● **List of tasks**
[a] In the boat-ownership blog post, copy the passage starting at "I legitimately belong" and ending at "I’m still dumbfounded.)", swapping "parking-pass" for "parking permit".
[b] In the blog post about the new boat, which cat did the couple bring on the trip to the marina?
[c] Extend the blog post about owning a boat at the Tacoma marina, picking up after its final sentence.

● **Document segment**
•••••

Our boat is in her slip at Tacoma, motorsailed there last week from Seattle by our boat-broker, Lee, with “a couple he knows from O-Dock” (I love the community-ness of docks-and-boaters).
This is the busiest, craziest, hardest month for us to get away from the RV Park we manage—which is why we arranged for Lee to move her—but we did manage a flying-turn-around trip the other day, with a carload of boxes. Our guest room has been the ‘staging area’ for boat-boxes, as I listed and organized and packed boat-specific items (life rings, fender clips, navigation charts, crab pot) as well as ‘household’ items (sheets, dishes, toilet paper, coffee pot!)… With all those boxes STUFFED in the car, we grabbed Yoda, our most adventuresome cat (because: of course!) and hit the road.
At Foss Harbor Marina we got our key to the gate at the head of the docks, and made our several sweaty trips up and down the dock to the boat. (If we were really clever, we would have timed our arrival with high tide, when the ramp to the dock is at its least steep!)
It was the ‘maiden voyage’ for our folding canvas wagon, intended for use when we arrive somewhere by water and then have to ‘dock-and-walk‘ for anything from grocery-shopping to laundry. (Most marinas provide heavy-duty plastic carts, like undersized wheelbarrows, for use on the docks, but I prefer the comforts of self-sufficiency. Not to mention range, for destinations beyond the docks.) Our blue wagon and a borrowed marina cart went up and down and up and down in the heat—and we made our first “G-dock friends”! Travis & MJ (looking far less sweaty than we, sipping drinks in their cockpit) cheered us on as we trundled past and past and past again, chatted us up in installments, asked if we like racing, offered themselves as crew if we want company anytime.
Last load transferred, Jon headed up to move our car out of 30-minute parking… And in a rare moment of mental silence (my own brain being generally a noisy place in which to live) it hit me.
I legitimately belong at this dock.
I have a parking-pass, and a key to the gate.
I HAVE A BOAT here.
(“Aye, Captain Obvious,” you say… But I’m still dumbfounded.)
Whenever I’ve been sailing with chartered boats, there’s a privileged sort of feeling in ‘belonging’ (however temporarily) among the boats and sailors. Greeting and passing by tourists at a marina as they admire the pretty vessels, I get to walk past them—like stepping into a painting—and swing myself aboard our boat… At the Roche Harbor Market in May it felt almost like ‘name-dropping’ to joke with the cashier about bundling our purchases and supplies aboard our boat… When the scenic overlook of the Rosario restaurant was enhanced by the sight of a boat tacking into the bay under sail, our waiter seemed inordinately impressed that we knew that crew, who had docked beside us in another port and been aboard our boat. It’s the one aspect of my life where I feel like the coolest kid in the room.
We’re still tourists ourselves, of course—but we get to feel sorry for the poor sods who had to reach the same places in ferries and cars, while we got to be a working part of the ‘picturesque’ that they saw through windows.

•••••

● **Entries supplied**
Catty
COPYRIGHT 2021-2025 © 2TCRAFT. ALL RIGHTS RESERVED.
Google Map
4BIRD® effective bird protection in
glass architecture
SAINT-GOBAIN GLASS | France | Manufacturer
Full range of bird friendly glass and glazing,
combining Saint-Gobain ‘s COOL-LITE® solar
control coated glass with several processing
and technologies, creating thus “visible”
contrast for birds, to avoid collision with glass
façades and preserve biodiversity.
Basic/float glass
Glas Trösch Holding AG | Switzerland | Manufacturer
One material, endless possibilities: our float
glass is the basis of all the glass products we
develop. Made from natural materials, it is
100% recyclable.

•••••

● **Answers by item**
[a]
I legitimately belong at this dock.
I have a parking permit, and a key to the gate.
I HAVE A BOAT here.
(“Aye, Captain Obvious,” you say… But I’m still dumbfounded.)

[b] Yoda

[c]
On a boat, I feel less tourist and more traveler.
Standing on my own boat? That’s well beyond ‘stepping-into-a-painting.’ It’s standing with both (bare) feet planted solidly in the territory of ‘fairyland-dreams-do-come-true.’
SURREAL barely begins to describe it.
Jon rummaged through the kitchen boxes to produce our First Pot of Coffee… and I shook myself out of reverie to tackle the mattress. Strangely enough, you can’t buy a mattress that tapers from full-size at the head to twin-size at the feet!—so my first job was trimming down a memory-foam mattress to fit our oddly-shaped bunk.
Mattress and sheets adjusted, I climbed in to try the berth… and sacked out! We’ll just call that ‘testing my handiwork.’
For two hours.
During which time Jon did Useful Things and Yoda explored.
When I emerged, squirrelly brain a touch more serene, I finally sat still—in the cockpit—to look around me. Water. Masts. Water. Waterfront. Water. (Did I mention?—Water.)
My prayers tend to run largely to thank-yous: for friends & family, for health & Sobriety, for job & home, for my marriage (and sure, my kitties)… Not so much for things, usually (except in the sense that they represent security—like ‘home’)—but then, this boat represents a great deal in its own right. It will be home—and it represents a life on the water for which I have yearned for decades.
With my cup of coffee, in the cockpit of my boat, with my husband and my cat, I looked around and sent up an enormous, Life-Sized Thank You!
Our First Night on the boat was somewhat disrupted thanks to Yoda, who was too excited to sleep. He kept returning to stand on Jon’s chest or mine, smacking the adjoining face with his paw like an open-handed slap. “Wake up, Mom! This is so cool! Why are you sleeping?” “Dad! Dad! Dad! Bring back the GOOSE! Dad! Dad!”
We do have a lifejacket for him, and I’d better open that box soon—because I thought he was going to launch himself right into the water when Jon called over a swimming family of Canada Geese. “Dad! Dad! Can I HAVE one?“
We headed back home first thing in the morning… Yoda is literally crying at the door as I write this, and I understand how he feels.
YES, we will go back to the boat.
No, you can NOT have a goose.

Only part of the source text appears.